FOTO24 VIDEO24 2

Notte di tensione a Barcellona, scontri tra agenti e manifestanti

Tensione dopo il pugno di ferro usato da Madrid che ha sequestrato quasi 10 milioni di schede per il referendum sull'indipendenza della Catalogna

-afp

Tensione nella notte tra manifestanti catalani e polizia, dopo il pugno di ferro usato da Madrid che ha sequestrato quasi 10 milioni di schede per il referendum sull'indipendenza della Catalogna e fatto arrestare 14 funzionari del governo autonomo catalano. Nella notte quasi 40mila persone sono scese in piazza per protestare contro il colpo di mano di Madrid: scontri tra manifestanti e forze dell'ordine.

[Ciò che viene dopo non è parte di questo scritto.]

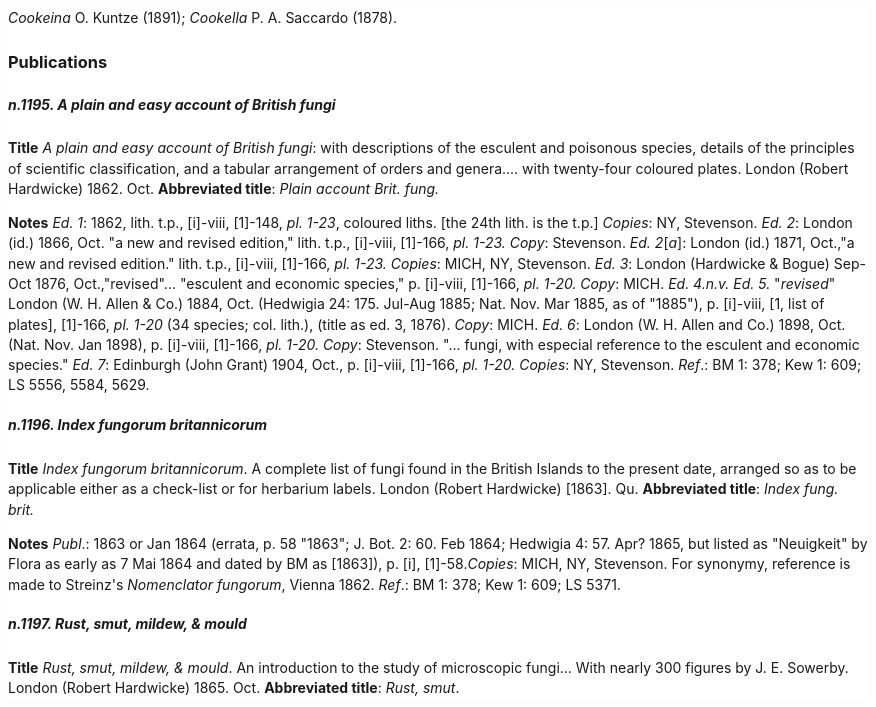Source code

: *Cookeina* O. Kuntze (1891); *Cookella* P. A. Saccardo (1878).

### Publications

##### n.1195. A plain and easy account of British fungi

**Title**
*A plain and easy account of British fungi*: with descriptions of the esculent and poisonous species, details of the principles of scientific classification, and a tabular arrangement of orders and genera.... with twenty-four coloured plates. London (Robert Hardwicke) 1862. Oct.
**Abbreviated title**: *Plain account Brit. fung.*

**Notes**
*Ed. 1*: 1862, lith. t.p., \[i\]-viii, \[1\]-148, *pl. 1-23*, coloured liths. \[the 24th lith. is the t.p.\] *Copies*: NY, Stevenson.
*Ed. 2*: London (id.) 1866, Oct. "a new and revised edition," lith. t.p., \[i\]-viii, \[1\]-166, *pl. 1-23. Copy*: Stevenson.
*Ed. 2*\[*a*\]: London (id.) 1871, Oct.,"a new and revised edition." lith. t.p., \[i\]-viii, \[1\]-166, *pl. 1-23. Copies*: MICH, NY, Stevenson.
*Ed. 3*: London (Hardwicke & Bogue) Sep-Oct 1876, Oct.,"revised"... "esculent and economic species," p. \[i\]-viii, \[1\]-166, *pl. 1-20. Copy*: MICH.
*Ed. 4.n.v.*
*Ed. 5.* "*revised*" London (W. H. Allen & Co.) 1884, Oct. (Hedwigia 24: 175. Jul-Aug 1885; Nat. Nov. Mar 1885, as of "1885"), p. \[i\]-viii, \[1, list of plates\], \[1\]-166, *pl. 1-20* (34 species; col. lith.), (title as ed. 3, 1876). *Copy*: MICH.
*Ed. 6*: London (W. H. Allen and Co.) 1898, Oct. (Nat. Nov. Jan 1898), p. \[i\]-viii, \[1\]-166, *pl. 1-20. Copy*: Stevenson.
"... fungi, with especial reference to the esculent and economic species."
*Ed. 7*: Edinburgh (John Grant) 1904, Oct., p. \[i\]-viii, \[1\]-166, *pl. 1-20. Copies*: NY, Stevenson.
*Ref*.: BM 1: 378; Kew 1: 609; LS 5556, 5584, 5629.

##### n.1196. Index fungorum britannicorum

**Title**
*Index fungorum britannicorum*. A complete list of fungi found in the British Islands to the present date, arranged so as to be applicable either as a check-list or for herbarium labels. London (Robert Hardwicke) \[1863\]. Qu.
**Abbreviated title**: *Index fung. brit.*

**Notes**
*Publ*.: 1863 or Jan 1864 (errata, p. 58 "1863"; J. Bot. 2: 60. Feb 1864; Hedwigia 4: 57. Apr? 1865, but listed as "Neuigkeit" by Flora as early as 7 Mai 1864 and dated by BM as \[1863\]), p. \[i\], \[1\]-58.*Copies*: MICH, NY, Stevenson. For synonymy, reference is made to Streinz's *Nomenclator fungorum*, Vienna 1862.
*Ref*.: BM 1: 378; Kew 1: 609; LS 5371.

##### n.1197. Rust, smut, mildew, & mould

**Title**
*Rust, smut, mildew, & mould*. An introduction to the study of microscopic fungi... With nearly 300 figures by J. E. Sowerby. London (Robert Hardwicke) 1865. Oct.
**Abbreviated title**: *Rust, smut*.
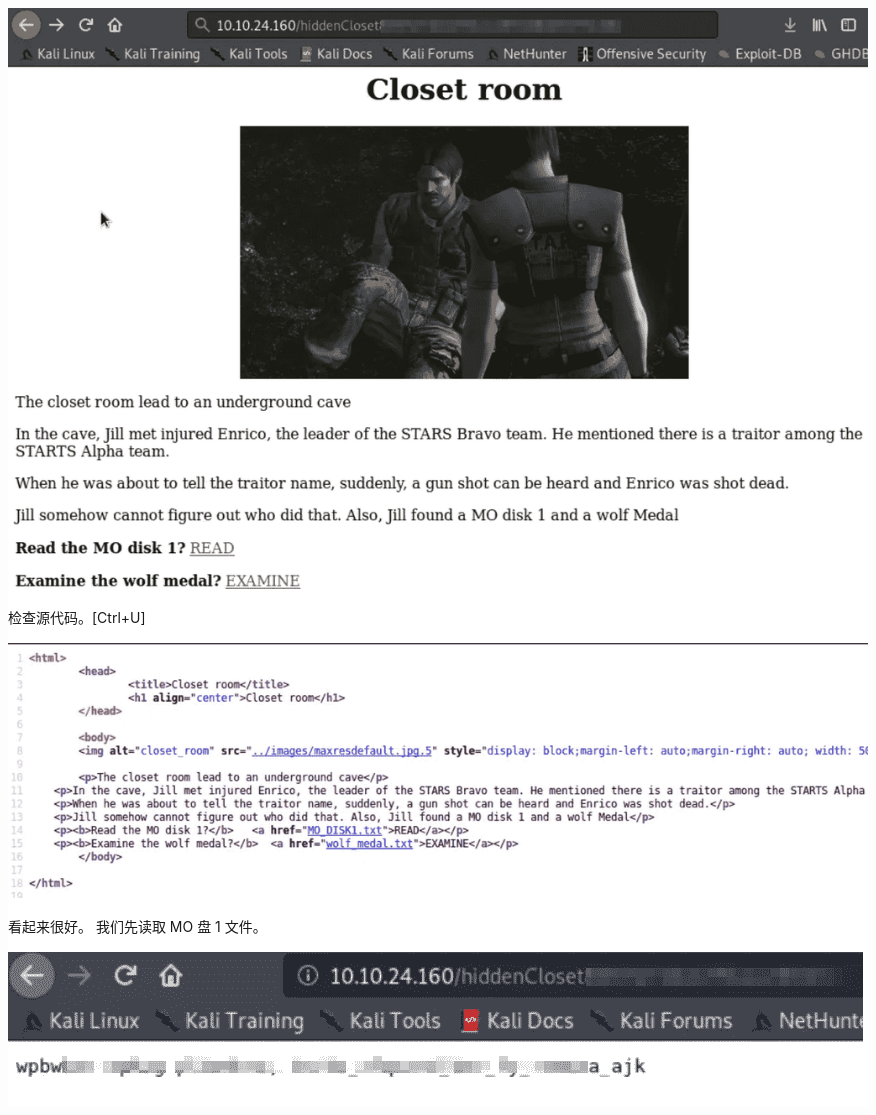 ![](img/04cc1872219b2a9b7b2bb5e30d97f813.png)

检查源代码。[Ctrl+U]

![](img/ad8fe93e140f7803d9130ca44d0efade.png)

看起来很好。
我们先读取 MO 盘 1 文件。

![](img/537eabec46c164e050f1feb45d9c7be2.png)
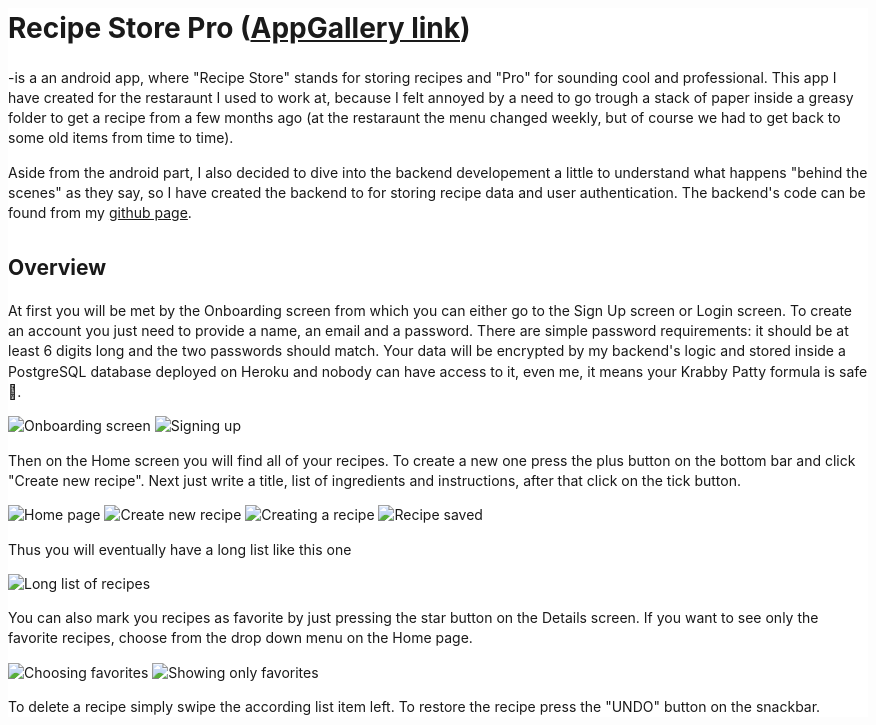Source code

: # Recipe Store Pro ([AppGallery link](https://appgallery.huawei.com/app/C112123737))
-is a an android app, where "Recipe Store" stands for storing recipes and "Pro" for sounding cool and professional. This app I have created for the restaraunt I used to work at, because I felt annoyed by a need to go trough a stack of paper inside a greasy folder to get a recipe 
from a few months ago (at the restaraunt the menu changed weekly, but of course we had to get back to some old items from time to time).

Aside from the android part, I also decided to dive into the backend developement a little to understand what happens "behind the scenes" as they say, so I have created the backend to for storing recipe data and user authentication. The backend's code can be found 
from my [github page](https://github.com/Simo-chan/RecipeStoreProAPI).

## Overview

At first you will be met by the Onboarding screen from which you can either go to the Sign Up screen or Login screen. To create an account you just need to provide a name, an email and a password. There are simple password requirements: it should be at least 6 digits long and 
the two passwords should match. Your data will be encrypted by my backend's logic and stored inside a PostgreSQL database deployed on Heroku and nobody can have access to it, even me, it means your Krabby Patty formula is safe :hugs:. 

<img width="320" height="675" alt="Onboarding screen" src="https://github.com/user-attachments/assets/d4d4ff84-55da-4557-ab17-9e76e073a0cb" />
<img width="320" height="675" alt="Signing up" src="https://github.com/user-attachments/assets/b5f8a830-dcd0-478e-9a94-6501bf4be460" />


Then on the Home screen you will find all of your recipes. To create a new one press the plus button on the bottom bar and click "Create new recipe". Next just write a title, list of ingredients and instructions, after that click on the tick button.

<img width="320" height="675" alt="Home page" src="https://github.com/user-attachments/assets/4a24a4ce-abfe-43e4-aa61-926fa5361727" />
<img width="320" height="675" alt="Create new recipe" src="https://github.com/user-attachments/assets/7d906095-6d7d-4820-83a9-50933e91d4d7" />
<img width="320" height="675" alt="Creating a recipe" src="https://github.com/user-attachments/assets/2aaafdf3-62d7-4058-8e4f-ce63887c6895" />
<img width="320" height="675" alt="Recipe saved" src="https://github.com/user-attachments/assets/c89c19c7-948e-4460-a87d-348774fe9325" />


Thus you will eventually have a long list like this one

<img width="320" height="675" alt="Long list of recipes" src="https://github.com/user-attachments/assets/335ba1d8-d54d-43a8-beae-90b0623f4528" />


You can also mark you recipes as favorite by just pressing the star button on the Details screen. If you want to see only the favorite recipes, choose from the drop down menu on the Home page.

<img width="320" height="675" alt="Choosing favorites" src="https://github.com/user-attachments/assets/a4543420-3d92-408b-8c53-8e10db4cac82" />
<img width="320" height="675" alt="Showing only favorites" src="https://github.com/user-attachments/assets/a4fa3030-ca50-4472-a096-bbb44a92c705" />


To delete a recipe simply swipe the according list item left. To restore the recipe press the "UNDO" button on the snackbar.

A mezzanotte c'erano ancora circa 500 persone davanti al ministero, riferisce il quotidiano El Pais, nonostante le richieste dei leader dell'Assemblea nazionale catalana e di Omnium di "abbandonare le proteste fino al giorno successivo". I manifestanti hanno bloccato l'accesso alla sede del dicastero e i Mossos d'Esquadra, la polizia catalana, dispiegati intorno all'edificio, si sono avvvicinati al gruppo di manifestanti per creare un perimetro di sicurezza che ha consentito agli agenti della Guardia Civile presenti di lasciare l'edificio in sicurezza.

I momenti di maggiore tensione hanno avuto luogo a seguito di alcune cariche della polizia che hanno provocato dei feriti tra i manifestanti. Dopo i primi scontri, un'ambulanza si è recata sul posto per assistere una delle persone coinvolte. Alcuni dei presenti hanno lanciato sassi contro i Mossos e tre auto della Guardia Civile sono state pesantemente danneggiate. Solo intorno all'1:30 di notte, gli agenti sono riusciti ad allontanare la folla dall'ingresso del ministero e alcuni funzionari sono potuti uscire al grido "non siete soli".

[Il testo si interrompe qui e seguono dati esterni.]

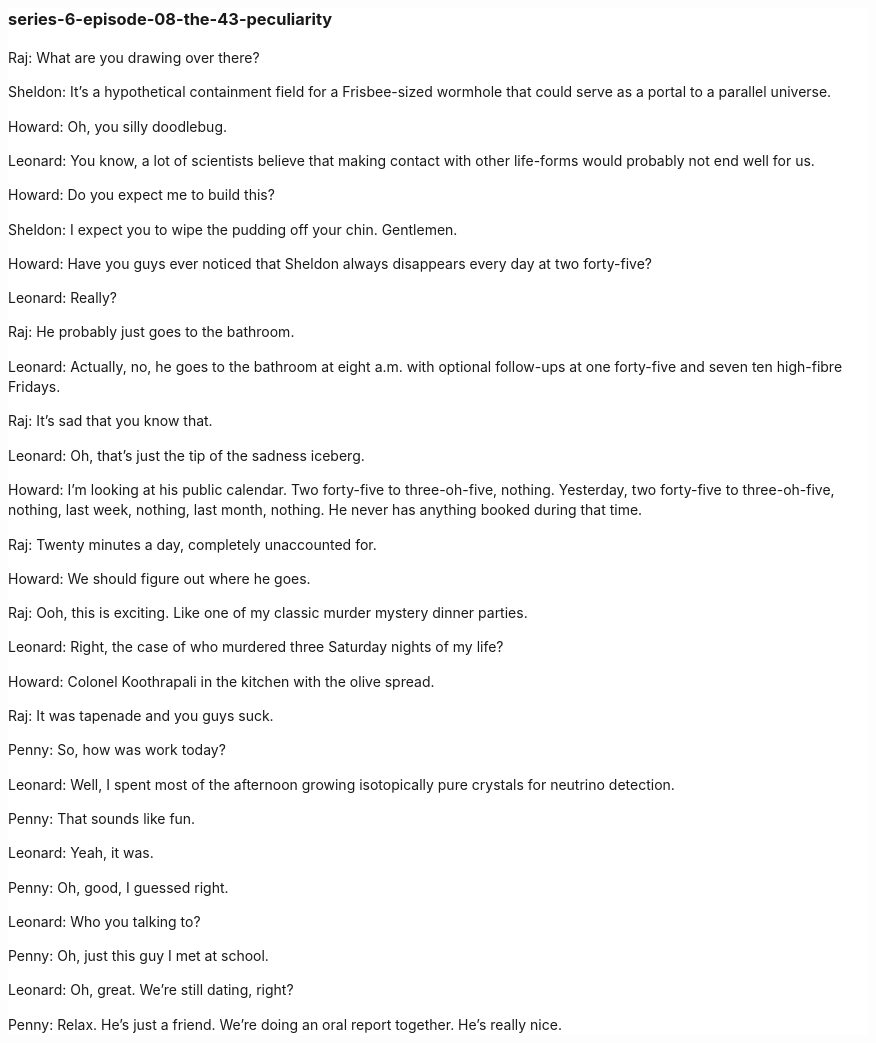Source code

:### series-6-episode-08-the-43-peculiarity
Raj: What are you drawing over there?

Sheldon: It’s a hypothetical containment field for a Frisbee-sized wormhole that could serve as a portal to a parallel universe.

Howard: Oh, you silly doodlebug.

Leonard: You know, a lot of scientists believe that making contact with other life-forms would probably not end well for us.

Howard: Do you expect me to build this?

Sheldon: I expect you to wipe the pudding off your chin. Gentlemen.

Howard: Have you guys ever noticed that Sheldon always disappears every day at two forty-five?

Leonard: Really?

Raj: He probably just goes to the bathroom.

Leonard: Actually, no, he goes to the bathroom at eight a.m. with optional follow-ups at one forty-five and seven ten high-fibre Fridays.

Raj: It’s sad that you know that.

Leonard: Oh, that’s just the tip of the sadness iceberg.

Howard: I’m looking at his public calendar. Two forty-five to three-oh-five, nothing. Yesterday, two forty-five to three-oh-five, nothing, last week, nothing, last month, nothing. He never has anything booked during that time.

Raj: Twenty minutes a day, completely unaccounted for.

Howard: We should figure out where he goes.

Raj: Ooh, this is exciting. Like one of my classic murder mystery dinner parties.

Leonard: Right, the case of who murdered three Saturday nights of my life?

Howard: Colonel Koothrapali in the kitchen with the olive spread.

Raj: It was tapenade and you guys suck.

Penny: So, how was work today?

Leonard: Well, I spent most of the afternoon growing isotopically pure crystals for neutrino detection.

Penny: That sounds like fun.

Leonard: Yeah, it was.

Penny: Oh, good, I guessed right.

Leonard: Who you talking to?

Penny: Oh, just this guy I met at school.

Leonard: Oh, great. We’re still dating, right?

Penny: Relax. He’s just a friend. We’re doing an oral report together. He’s really nice.
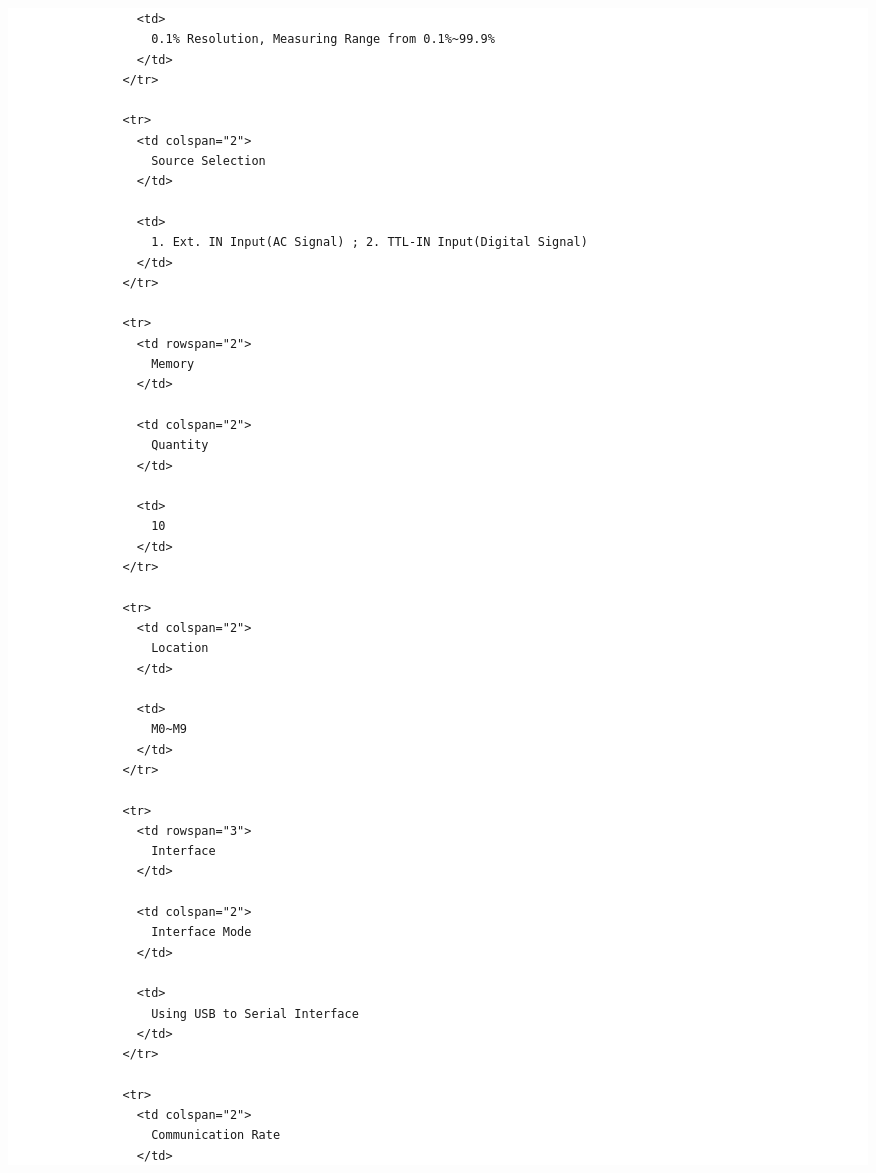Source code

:                       <td>
                        0.1% Resolution, Measuring Range from 0.1%~99.9%
                      </td>
                    </tr>
                    
                    <tr>
                      <td colspan="2">
                        Source Selection
                      </td>
                      
                      <td>
                        1. Ext. IN Input(AC Signal) ; 2. TTL-IN Input(Digital Signal)
                      </td>
                    </tr>
                    
                    <tr>
                      <td rowspan="2">
                        Memory
                      </td>
                      
                      <td colspan="2">
                        Quantity
                      </td>
                      
                      <td>
                        10
                      </td>
                    </tr>
                    
                    <tr>
                      <td colspan="2">
                        Location
                      </td>
                      
                      <td>
                        M0~M9
                      </td>
                    </tr>
                    
                    <tr>
                      <td rowspan="3">
                        Interface
                      </td>
                      
                      <td colspan="2">
                        Interface Mode
                      </td>
                      
                      <td>
                        Using USB to Serial Interface
                      </td>
                    </tr>
                    
                    <tr>
                      <td colspan="2">
                        Communication Rate
                      </td>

Il premier spagnolo Mariano Rajoy ha chiesto agli indipendentisti catalani di fermare quella che ha definito "escalation di estremismo e disobbedienza", dichiarando che "c'è ancora tempo per evitare problemi più grandi". Il premier ha invitato il presidente catalano Carles Puigdemont a rinunciare al referendum sull'indipendenza previsto per il 1 ottobre: "Torna al diritto e alla democrazia. Rinuncia a questa escalation di estremismo". Ma gli indipendentisti non intendono fare marcia indietro.